Write out exactly, please, the lines from the one containing "left hip: (54, 623)" to the end of the material.

## Exercise input
○ ○ ○ ○ ○

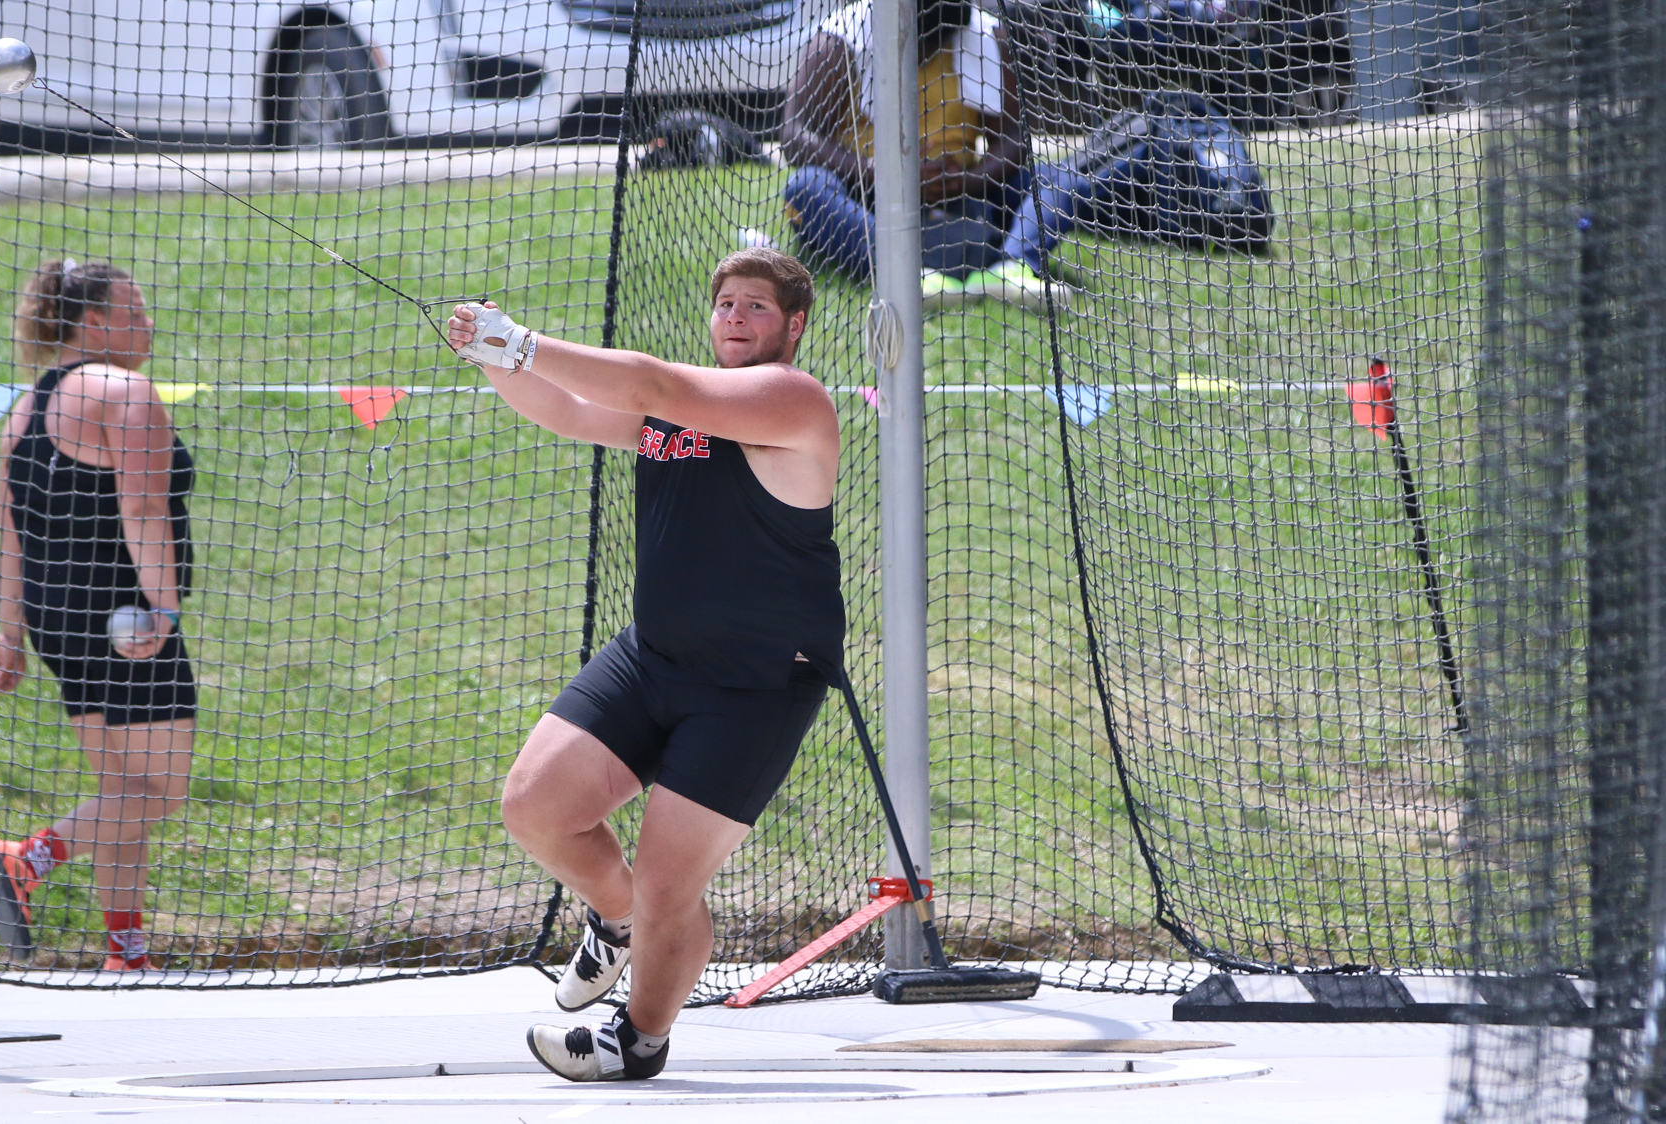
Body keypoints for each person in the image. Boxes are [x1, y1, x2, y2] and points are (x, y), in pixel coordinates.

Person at [446, 248, 843, 1082]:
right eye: (726, 304)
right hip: (654, 658)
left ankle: (639, 1042)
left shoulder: (795, 401)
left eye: (756, 308)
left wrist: (518, 339)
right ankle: (617, 921)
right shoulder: (679, 414)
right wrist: (493, 357)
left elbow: (653, 386)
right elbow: (567, 411)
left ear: (793, 326)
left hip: (753, 688)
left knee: (673, 889)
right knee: (537, 808)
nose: (734, 317)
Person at [0, 258, 199, 972]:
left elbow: (13, 530)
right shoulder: (125, 391)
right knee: (159, 793)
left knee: (122, 793)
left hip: (54, 623)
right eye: (135, 312)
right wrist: (162, 609)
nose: (150, 324)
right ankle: (29, 859)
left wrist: (10, 637)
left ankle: (124, 953)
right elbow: (141, 509)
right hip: (122, 619)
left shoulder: (28, 404)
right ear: (95, 322)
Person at [782, 0, 1272, 313]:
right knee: (804, 188)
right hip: (866, 199)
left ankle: (1013, 268)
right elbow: (795, 134)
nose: (937, 46)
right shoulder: (839, 40)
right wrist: (882, 174)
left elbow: (1015, 142)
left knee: (1060, 179)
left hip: (960, 196)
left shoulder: (983, 35)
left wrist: (968, 180)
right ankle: (911, 277)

○ ○ ○ ○ ○

## Exercise response
left hip: (54, 623)
right eye: (135, 312)
right wrist: (162, 609)
nose: (150, 324)
right ankle: (29, 859)
left wrist: (10, 637)
left ankle: (124, 953)
right elbow: (141, 509)
right hip: (122, 619)
left shoulder: (28, 404)
right ear: (95, 322)
Person at [782, 0, 1272, 313]:
right knee: (804, 188)
right hip: (866, 199)
left ankle: (1013, 268)
right elbow: (795, 134)
nose: (937, 46)
right shoulder: (839, 40)
right wrist: (882, 174)
left elbow: (1015, 142)
left knee: (1060, 179)
left hip: (960, 196)
left shoulder: (983, 35)
left wrist: (968, 180)
right ankle: (911, 277)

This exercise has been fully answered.